# WHAT IS REQUIRED:
Reproduce the part of the essay about having a second child from "Now, don't misunderstand: I" up to and including "bathroom by myself.".

# GIVEN TEXT:
In many ways, having a second child was so much harder than having my first. It sort of makes sense, I guess. I mean, I was exhausted before my second was even born, and caring for two human beings is way more work than caring for just one. But I don't think it's just exhaustion that makes parenting two children difficult. In fact, in so many ways your second kid will be a bigger pain than your first child ever was, and their unique selves are going to present an entirely new set of challenges that are nothing if not daunting.
Now, don't misunderstand: I love my second child deeply. I think I was actually able to be a way better mom the second time around, too. I was more chill and had already figured some sh*t out. So make no mistake, I love being my son's mom. He was only a baby when I became a single mom, and as a result he was firmly attached to my leg, arm, or lap every hour of almost every day. It was sweet. He was my little shadow. But, eventually, I found myself wishing for my own space, my own bed, and to at least use the bathroom by myself.
One of my favorite parts of having more than one kid is that they play with each other. It's so sweet to see my children hang out and play. Not to mention that they kept each other occupied and out of my hair, which for a short time made me believe that I might actually be able to clean up messes or not have to watch them 24 hours a day. But I soon learned that kids playing with each other also means kids fighting with each other, touching each other, teaching each other how to break the rules, and yelling, "mom" every five minutes. Ugh.

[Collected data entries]

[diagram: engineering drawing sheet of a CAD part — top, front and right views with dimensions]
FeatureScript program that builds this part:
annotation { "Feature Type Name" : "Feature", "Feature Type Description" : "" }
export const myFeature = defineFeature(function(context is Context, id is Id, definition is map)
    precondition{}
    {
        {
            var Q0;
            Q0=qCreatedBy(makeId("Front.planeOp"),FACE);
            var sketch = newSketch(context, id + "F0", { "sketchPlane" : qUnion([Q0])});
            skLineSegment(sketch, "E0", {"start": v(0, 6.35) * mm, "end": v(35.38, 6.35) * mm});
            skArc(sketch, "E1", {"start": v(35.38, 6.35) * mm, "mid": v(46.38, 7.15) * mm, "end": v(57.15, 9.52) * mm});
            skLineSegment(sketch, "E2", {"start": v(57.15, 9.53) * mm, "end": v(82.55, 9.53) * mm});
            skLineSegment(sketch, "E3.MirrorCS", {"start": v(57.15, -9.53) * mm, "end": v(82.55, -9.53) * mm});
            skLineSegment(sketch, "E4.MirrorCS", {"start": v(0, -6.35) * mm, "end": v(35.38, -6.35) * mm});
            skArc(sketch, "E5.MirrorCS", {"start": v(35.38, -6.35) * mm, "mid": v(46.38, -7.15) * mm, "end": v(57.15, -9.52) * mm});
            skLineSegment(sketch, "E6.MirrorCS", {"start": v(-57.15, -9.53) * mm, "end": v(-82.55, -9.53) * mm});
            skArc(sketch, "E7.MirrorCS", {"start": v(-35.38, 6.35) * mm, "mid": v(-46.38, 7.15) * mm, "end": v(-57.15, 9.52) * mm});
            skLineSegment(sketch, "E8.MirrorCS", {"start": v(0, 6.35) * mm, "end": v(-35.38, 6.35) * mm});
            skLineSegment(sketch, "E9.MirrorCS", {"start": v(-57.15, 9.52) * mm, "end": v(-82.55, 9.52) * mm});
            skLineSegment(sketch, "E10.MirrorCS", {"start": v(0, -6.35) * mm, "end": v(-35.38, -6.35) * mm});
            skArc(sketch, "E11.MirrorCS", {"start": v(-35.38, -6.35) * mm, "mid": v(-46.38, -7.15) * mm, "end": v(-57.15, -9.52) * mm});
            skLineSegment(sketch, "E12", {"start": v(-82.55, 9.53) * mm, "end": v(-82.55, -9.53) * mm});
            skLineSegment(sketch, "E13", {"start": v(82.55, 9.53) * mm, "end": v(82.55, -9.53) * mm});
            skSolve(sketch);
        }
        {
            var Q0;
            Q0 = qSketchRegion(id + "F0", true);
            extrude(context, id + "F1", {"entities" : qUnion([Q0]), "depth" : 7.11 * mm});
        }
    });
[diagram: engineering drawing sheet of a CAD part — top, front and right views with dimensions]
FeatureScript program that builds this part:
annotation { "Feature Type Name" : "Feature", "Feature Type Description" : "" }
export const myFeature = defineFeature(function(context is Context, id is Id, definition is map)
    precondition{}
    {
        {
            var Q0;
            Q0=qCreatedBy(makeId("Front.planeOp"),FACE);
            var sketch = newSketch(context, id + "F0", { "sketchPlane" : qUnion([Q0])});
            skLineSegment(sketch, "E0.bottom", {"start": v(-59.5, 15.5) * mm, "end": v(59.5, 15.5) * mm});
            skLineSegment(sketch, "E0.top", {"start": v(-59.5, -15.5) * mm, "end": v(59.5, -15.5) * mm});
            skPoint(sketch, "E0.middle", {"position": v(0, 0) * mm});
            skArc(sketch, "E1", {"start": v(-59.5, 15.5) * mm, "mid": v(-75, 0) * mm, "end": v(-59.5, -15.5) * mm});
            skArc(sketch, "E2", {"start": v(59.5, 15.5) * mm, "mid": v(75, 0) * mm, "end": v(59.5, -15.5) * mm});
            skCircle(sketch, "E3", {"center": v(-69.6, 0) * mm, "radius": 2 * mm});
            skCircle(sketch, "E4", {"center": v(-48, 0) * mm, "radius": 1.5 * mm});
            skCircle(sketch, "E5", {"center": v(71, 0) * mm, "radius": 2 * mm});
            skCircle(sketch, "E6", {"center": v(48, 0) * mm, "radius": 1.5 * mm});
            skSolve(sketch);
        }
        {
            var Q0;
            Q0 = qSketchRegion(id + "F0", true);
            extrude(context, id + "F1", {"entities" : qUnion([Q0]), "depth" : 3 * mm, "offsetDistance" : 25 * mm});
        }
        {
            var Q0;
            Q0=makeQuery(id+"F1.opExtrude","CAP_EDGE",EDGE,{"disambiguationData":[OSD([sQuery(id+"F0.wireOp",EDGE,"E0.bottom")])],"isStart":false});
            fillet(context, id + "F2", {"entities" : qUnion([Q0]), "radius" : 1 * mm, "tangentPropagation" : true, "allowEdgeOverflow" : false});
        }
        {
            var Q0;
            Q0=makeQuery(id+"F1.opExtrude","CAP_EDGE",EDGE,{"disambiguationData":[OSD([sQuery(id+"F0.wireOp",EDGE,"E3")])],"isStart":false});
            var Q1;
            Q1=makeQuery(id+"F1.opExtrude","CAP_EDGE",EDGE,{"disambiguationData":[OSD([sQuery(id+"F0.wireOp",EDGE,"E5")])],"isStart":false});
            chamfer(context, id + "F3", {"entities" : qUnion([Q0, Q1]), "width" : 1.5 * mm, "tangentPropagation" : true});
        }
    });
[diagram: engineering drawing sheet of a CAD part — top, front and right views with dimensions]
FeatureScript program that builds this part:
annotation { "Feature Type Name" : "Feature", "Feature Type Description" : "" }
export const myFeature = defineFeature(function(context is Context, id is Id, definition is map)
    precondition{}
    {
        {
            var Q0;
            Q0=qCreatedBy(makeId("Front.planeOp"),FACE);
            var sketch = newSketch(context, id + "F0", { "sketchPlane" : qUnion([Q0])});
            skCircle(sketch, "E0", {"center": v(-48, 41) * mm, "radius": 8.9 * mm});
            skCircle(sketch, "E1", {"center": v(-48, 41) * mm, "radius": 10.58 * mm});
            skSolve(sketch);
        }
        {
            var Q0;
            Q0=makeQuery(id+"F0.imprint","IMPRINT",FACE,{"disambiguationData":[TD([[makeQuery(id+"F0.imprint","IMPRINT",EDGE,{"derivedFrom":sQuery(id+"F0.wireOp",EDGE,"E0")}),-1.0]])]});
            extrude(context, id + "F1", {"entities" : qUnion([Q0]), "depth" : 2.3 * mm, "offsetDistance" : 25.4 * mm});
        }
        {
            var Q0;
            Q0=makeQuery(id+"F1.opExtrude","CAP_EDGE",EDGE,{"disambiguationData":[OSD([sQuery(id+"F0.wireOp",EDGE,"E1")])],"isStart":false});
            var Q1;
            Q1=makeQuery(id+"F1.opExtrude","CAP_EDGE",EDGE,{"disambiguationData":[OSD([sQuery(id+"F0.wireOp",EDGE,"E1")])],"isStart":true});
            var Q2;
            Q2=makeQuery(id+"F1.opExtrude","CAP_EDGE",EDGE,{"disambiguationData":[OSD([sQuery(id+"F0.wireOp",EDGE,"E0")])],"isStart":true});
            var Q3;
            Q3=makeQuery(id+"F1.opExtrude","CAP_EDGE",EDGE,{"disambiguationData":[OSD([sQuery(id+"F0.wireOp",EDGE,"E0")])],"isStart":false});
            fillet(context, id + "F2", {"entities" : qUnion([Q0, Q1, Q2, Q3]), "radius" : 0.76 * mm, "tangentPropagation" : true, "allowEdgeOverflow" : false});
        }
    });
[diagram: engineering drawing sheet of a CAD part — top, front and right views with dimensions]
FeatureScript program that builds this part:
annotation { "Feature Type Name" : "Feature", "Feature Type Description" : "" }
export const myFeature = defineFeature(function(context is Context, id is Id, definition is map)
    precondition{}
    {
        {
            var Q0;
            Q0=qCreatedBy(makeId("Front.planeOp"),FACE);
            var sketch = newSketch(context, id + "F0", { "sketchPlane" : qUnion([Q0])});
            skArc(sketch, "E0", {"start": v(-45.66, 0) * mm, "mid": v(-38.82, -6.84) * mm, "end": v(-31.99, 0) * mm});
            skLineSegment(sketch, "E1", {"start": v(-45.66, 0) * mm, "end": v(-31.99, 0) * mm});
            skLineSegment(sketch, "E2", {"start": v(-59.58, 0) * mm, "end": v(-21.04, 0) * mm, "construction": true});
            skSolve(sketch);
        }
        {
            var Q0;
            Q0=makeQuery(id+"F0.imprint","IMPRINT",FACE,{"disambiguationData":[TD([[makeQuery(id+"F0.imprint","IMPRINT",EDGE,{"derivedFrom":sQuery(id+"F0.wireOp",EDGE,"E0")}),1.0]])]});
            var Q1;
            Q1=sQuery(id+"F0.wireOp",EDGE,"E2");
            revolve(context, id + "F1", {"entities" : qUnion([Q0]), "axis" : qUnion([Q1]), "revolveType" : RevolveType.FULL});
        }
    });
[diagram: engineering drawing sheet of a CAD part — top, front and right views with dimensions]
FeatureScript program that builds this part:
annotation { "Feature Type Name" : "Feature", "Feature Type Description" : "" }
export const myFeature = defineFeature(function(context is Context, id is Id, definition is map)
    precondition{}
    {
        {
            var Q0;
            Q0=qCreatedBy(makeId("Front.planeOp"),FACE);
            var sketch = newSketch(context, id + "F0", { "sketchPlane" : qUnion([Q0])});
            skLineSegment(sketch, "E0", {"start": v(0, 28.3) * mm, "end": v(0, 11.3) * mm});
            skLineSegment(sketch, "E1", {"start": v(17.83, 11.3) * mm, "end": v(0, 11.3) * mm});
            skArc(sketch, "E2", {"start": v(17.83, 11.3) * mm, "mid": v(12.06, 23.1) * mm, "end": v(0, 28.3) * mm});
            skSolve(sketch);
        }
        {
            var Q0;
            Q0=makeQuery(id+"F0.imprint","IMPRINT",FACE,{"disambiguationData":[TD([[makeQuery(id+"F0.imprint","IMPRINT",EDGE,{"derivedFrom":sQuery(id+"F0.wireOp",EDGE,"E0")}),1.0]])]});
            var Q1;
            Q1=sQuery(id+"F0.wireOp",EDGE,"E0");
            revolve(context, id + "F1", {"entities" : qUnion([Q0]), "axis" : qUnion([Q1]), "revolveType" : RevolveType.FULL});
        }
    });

# TASK RESPONSE:
Now, don't misunderstand: I love my second child deeply. I think I was actually able to be a way better mom the second time around, too. I was more chill and had already figured some sh*t out. So make no mistake, I love being my son's mom. He was only a baby when I became a single mom, and as a result he was firmly attached to my leg, arm, or lap every hour of almost every day. It was sweet. He was my little shadow. But, eventually, I found myself wishing for my own space, my own bed, and to at least use the bathroom by myself.